> [READING TEXT]:

I haven’t always loved words but they found me in some of my darkest day. Whether it was in the form of a book or a blog post I stumbled on. I recently wrote that words have power. More than one will ever know. I love to write, sometimes its a story, sometimes its an elaboration of a thought or something that evokes a feeling in my soul. I like sharing my life and my thoughts in hopes that someone, somewhere might read it and not feel alone. I share them because I believe in the power of the written and spoken word. That maybe if we all shared our truths and the messiness that is called life; maybe, just maybe it’d be a better world.
But. There is always a but.

> [EXERCISE DATA]:
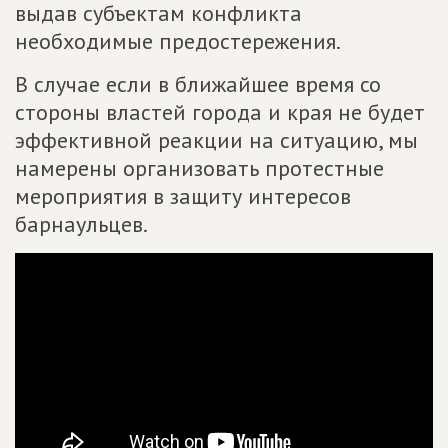
выдав субъектам конфликта
необходимые предостережения.
В случае если в ближайшее время со
стороны властей города и края не будет
эффективной реакции на ситуацию, мы
намерены организовать протестные
мероприятия в защиту интересов
барнаульцев.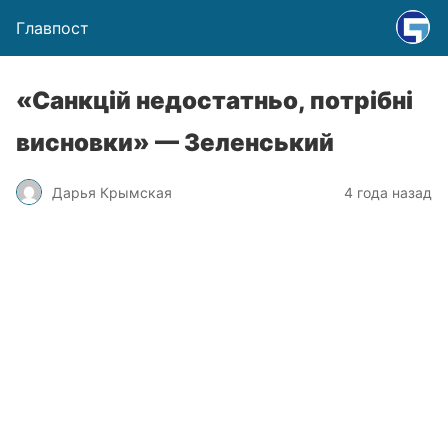
Главпост
«Санкцій недостатньо, потрібні
висновки» — Зеленський
Дарья Крымская
4 года назад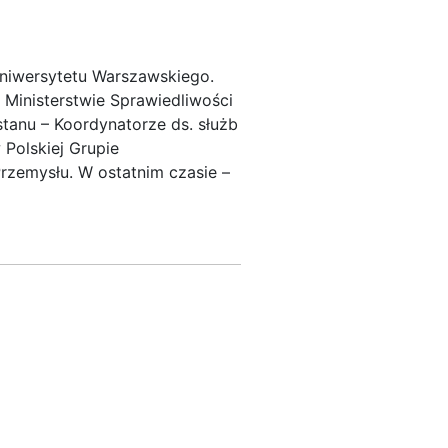
Uniwersytetu Warszawskiego.
Ministerstwie Sprawiedliwości
stanu – Koordynatorze ds. służb
 Polskiej Grupie
rzemysłu. W ostatnim czasie –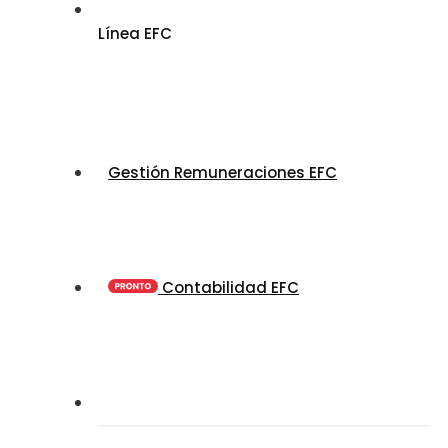
Línea EFC
Gestión Remuneraciones EFC
Contabilidad EFC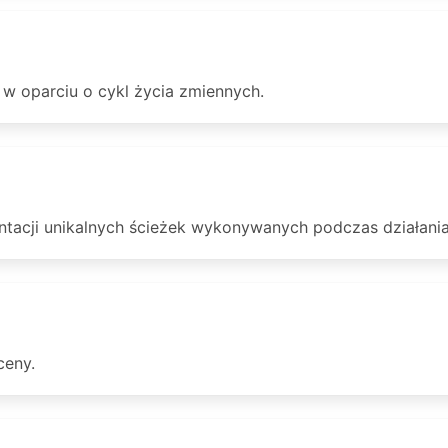
 w oparciu o cykl życia zmiennych.
entacji unikalnych ścieżek wykonywanych podczas działani
ceny.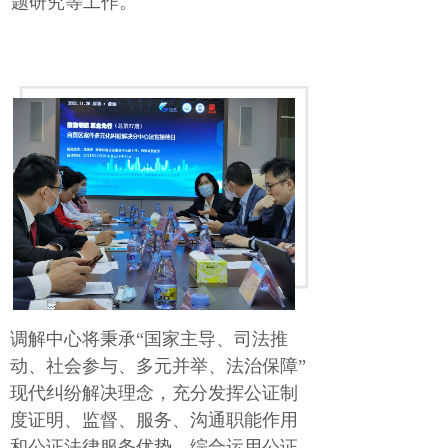
题研究等工作。
调解中心将秉承“国家主导、司法推
动、社会参与、多元并举、法治保障”
现代纠纷解决理念，充分发挥公证制
度证明、监督、服务、沟通职能作用
和公证法律服务优势，综合运用公证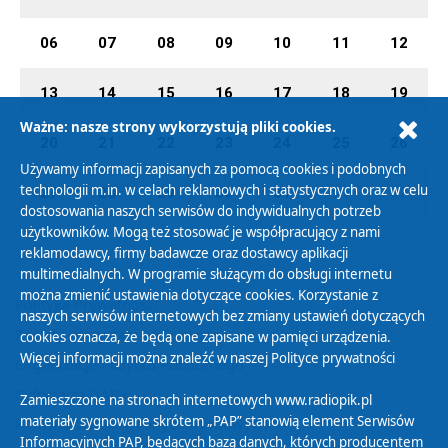
06
07
08
09
10
11
12
13
14
15
16
17
18
19
Ważne: nasze strony wykorzystują pliki cookies.
20
21
22
23
24
25
26
Używamy informacji zapisanych za pomocą cookies i podobnych
technologii m.in. w celach reklamowych i statystycznych oraz w celu
27
28
29
30
31
01
02
dostosowania naszych serwisów do indywidualnych potrzeb
użytkowników. Mogą też stosować je współpracujący z nami
reklamodawcy, firmy badawcze oraz dostawcy aplikacji
multimedialnych. W programie służącym do obsługi internetu
można zmienić ustawienia dotyczące cookies. Korzystanie z
Polityka Prywatności
naszych serwisów internetowych bez zmiany ustawień dotyczących
Zasady korzystania z Serwisu
cookies oznacza, że będą one zapisane w pamięci urządzenia.
Więcej informacji można znaleźć w naszej
Polityce prywatności
Organizacje Pożytku Publicznego
Cyfryzacja DAB+
Zamieszczone na stronach internetowych www.radiopik.pl
materiały sygnowane skrótem „PAP” stanowią element Serwisów
Polityka ochrony danych osobowych
Informacyjnych PAP, będących bazą danych, których producentem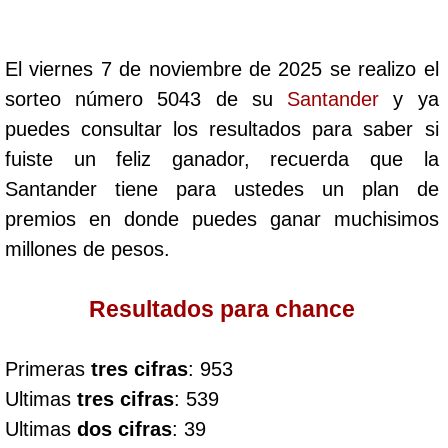
Cafeterito Tarde
El viernes 7 de noviembre de 2025 se realizo el
Cafeterito Noche
sorteo número 5043 de su
Santander
y ya
puedes consultar los resultados para saber si
Caribeña Día
fuiste un feliz ganador, recuerda que la
Santander tiene para ustedes un plan de
Caribeña Noche
premios en donde puedes ganar muchisimos
millones de pesos.
Chontico Día
Resultados para chance
Chontico Noche
Primeras
tres cifras
: 953
Culona día
Ultimas
tres cifras
: 539
Ultimas
dos cifras
: 39
Culona noche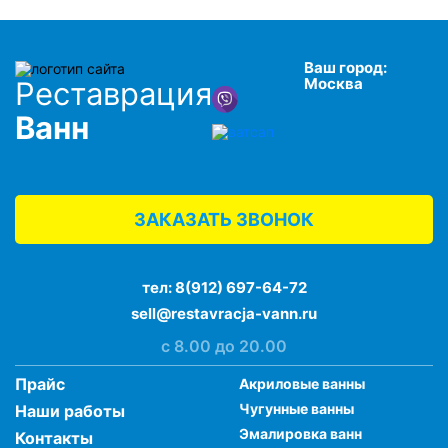
Ваш город:
Москва
Реставрация
Ванн
ЗАКАЗАТЬ ЗВОНОК
тел:
8(912) 697-64-72
sell@restavracja-vann.ru
с 8.00 до 20.00
Прайс
Акриловые ванны
Чугунные ванны
Наши работы
Эмалировка ванн
Контакты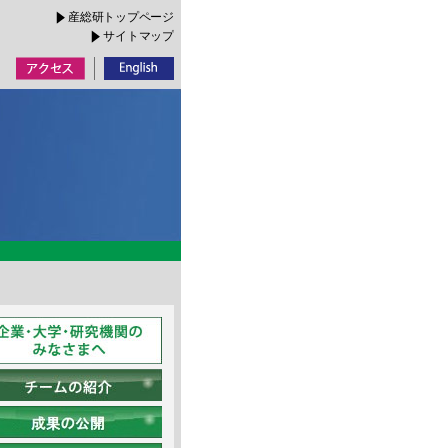
産総研トップページ
サイトマップ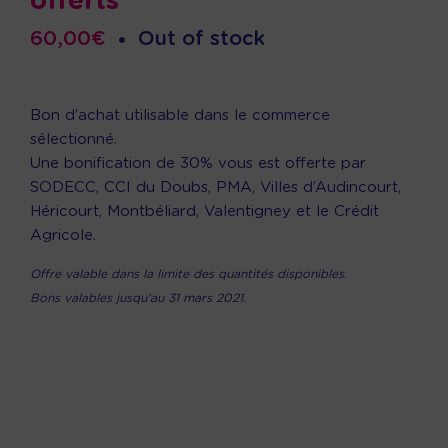
offerts
60,00
€
•
Out of stock
Bon d’achat utilisable dans le commerce
sélectionné.
Une bonification de 30% vous est offerte par
SODECC, CCI du Doubs, PMA, Villes d’Audincourt,
Héricourt, Montbéliard, Valentigney et le Crédit
Agricole.
Offre valable dans la limite des quantités disponibles.
Bons valables jusqu’au 31 mars 2021.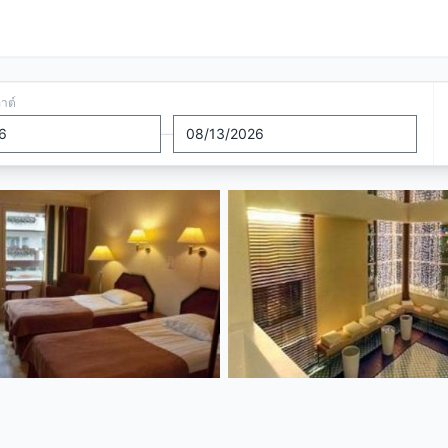
อาต์
—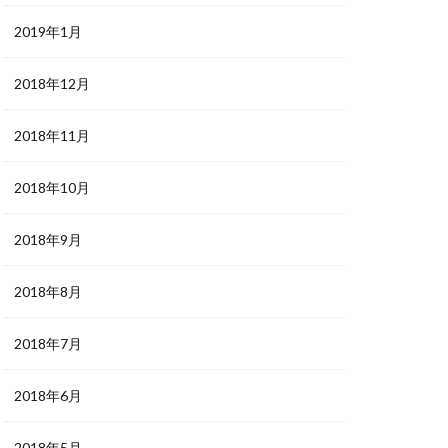
2019年1月
2018年12月
2018年11月
2018年10月
2018年9月
2018年8月
2018年7月
2018年6月
2018年5月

> [PROBLEMS TO WORK ON]:
**A)** In the piece about the power of words, retype the passage starting at "I haven’t always" and ending at "a better world.".
**B)** In the piece about the power of words, what does the writer say they recently wrote?
**C)** Carry on the piece about the power of words from the point where it stops.

> [RESPONSES FOR EACH TASK]:
**A)**
I haven’t always loved words but they found me in some of my darkest day. Whether it was in the form of a book or a blog post I stumbled on. I recently wrote that words have power. More than one will ever know. I love to write, sometimes its a story, sometimes its an elaboration of a thought or something that evokes a feeling in my soul. I like sharing my life and my thoughts in hopes that someone, somewhere might read it and not feel alone. I share them because I believe in the power of the written and spoken word. That maybe if we all shared our truths and the messiness that is called life; maybe, just maybe it’d be a better world.

**B)** That words have power.

**C)**
I hesitate. What if it’s not as good as so and so’s. What if it unintentionally hurts someone. What if it make me seem this way or that. I could literally go on and on about the stream of thoughts I have in my head. For 12 years now words have been my constant companion. They’ve built me up and tore me to shreds. I’ve stoped writing because I cared more about likes and if I was good enough. I hesitated to share my journey with cancer this time because I’ve been so hurt by people who I thought cared. But I miss it. I miss sharing my heart and my thoughts. I’ve read several blogs and post from other cancer survivors that I resonated with that got me through that heart wrenching moments. I still believe it’s better to share than to bottle it up, but I see so many people who want to create this façade of this or the other, why not just be yourself? You never know how you’re true story is going to help some one else.